● **What is needed**:
Going through the data below, copy out each line where the word "with" shows up.

[Data section — start]

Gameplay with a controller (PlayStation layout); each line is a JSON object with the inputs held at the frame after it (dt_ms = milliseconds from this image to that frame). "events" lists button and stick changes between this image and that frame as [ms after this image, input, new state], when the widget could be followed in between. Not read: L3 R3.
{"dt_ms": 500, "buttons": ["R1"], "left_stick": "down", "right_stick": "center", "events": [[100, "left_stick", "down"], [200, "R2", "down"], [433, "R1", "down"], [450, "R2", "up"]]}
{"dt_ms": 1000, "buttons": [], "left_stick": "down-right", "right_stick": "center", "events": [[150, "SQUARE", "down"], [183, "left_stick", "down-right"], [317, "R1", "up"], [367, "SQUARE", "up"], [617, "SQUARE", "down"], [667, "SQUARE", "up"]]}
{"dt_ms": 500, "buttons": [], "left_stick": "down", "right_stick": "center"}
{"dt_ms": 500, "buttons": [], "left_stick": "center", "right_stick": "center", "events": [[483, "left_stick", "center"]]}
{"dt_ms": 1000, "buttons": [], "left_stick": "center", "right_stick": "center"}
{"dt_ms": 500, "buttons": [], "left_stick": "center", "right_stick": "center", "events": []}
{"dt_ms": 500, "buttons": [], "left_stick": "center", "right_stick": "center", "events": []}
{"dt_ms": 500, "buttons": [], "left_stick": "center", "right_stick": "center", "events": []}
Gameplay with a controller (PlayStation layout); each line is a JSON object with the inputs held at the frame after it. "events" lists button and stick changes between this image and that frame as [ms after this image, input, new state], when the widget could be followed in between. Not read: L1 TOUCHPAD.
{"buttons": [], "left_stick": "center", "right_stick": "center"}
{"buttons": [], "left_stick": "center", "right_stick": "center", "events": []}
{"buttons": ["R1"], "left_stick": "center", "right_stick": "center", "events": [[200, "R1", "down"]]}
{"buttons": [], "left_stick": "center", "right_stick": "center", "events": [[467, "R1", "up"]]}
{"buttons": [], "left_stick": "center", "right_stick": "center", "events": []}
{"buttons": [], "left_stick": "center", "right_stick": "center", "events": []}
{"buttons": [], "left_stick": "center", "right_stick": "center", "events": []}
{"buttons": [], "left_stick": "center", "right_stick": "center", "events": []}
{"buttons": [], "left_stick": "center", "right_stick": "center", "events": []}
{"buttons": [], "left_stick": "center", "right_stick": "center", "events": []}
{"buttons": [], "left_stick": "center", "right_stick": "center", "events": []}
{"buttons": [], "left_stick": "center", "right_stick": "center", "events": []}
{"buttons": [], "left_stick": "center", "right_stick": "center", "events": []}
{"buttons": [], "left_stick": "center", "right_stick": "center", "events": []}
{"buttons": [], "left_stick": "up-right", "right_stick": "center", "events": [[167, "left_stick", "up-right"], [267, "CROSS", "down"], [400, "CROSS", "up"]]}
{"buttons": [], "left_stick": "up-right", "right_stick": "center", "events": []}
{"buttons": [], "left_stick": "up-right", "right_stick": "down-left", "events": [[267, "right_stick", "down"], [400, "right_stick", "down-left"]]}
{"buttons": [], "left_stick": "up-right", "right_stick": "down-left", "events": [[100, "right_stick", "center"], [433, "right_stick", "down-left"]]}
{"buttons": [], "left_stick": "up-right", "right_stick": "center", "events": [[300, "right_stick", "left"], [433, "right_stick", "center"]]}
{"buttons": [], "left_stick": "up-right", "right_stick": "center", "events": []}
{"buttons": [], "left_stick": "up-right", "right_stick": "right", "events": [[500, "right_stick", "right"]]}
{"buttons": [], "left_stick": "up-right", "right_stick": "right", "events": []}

[Data section — finish]

● **Written solution**:
Gameplay with a controller (PlayStation layout); each line is a JSON object with the inputs held at the frame after it (dt_ms = milliseconds from this image to that frame). "events" lists button and stick changes between this image and that frame as [ms after this image, input, new state], when the widget could be followed in between. Not read: L3 R3.
Gameplay with a controller (PlayStation layout); each line is a JSON object with the inputs held at the frame after it. "events" lists button and stick changes between this image and that frame as [ms after this image, input, new state], when the widget could be followed in between. Not read: L1 TOUCHPAD.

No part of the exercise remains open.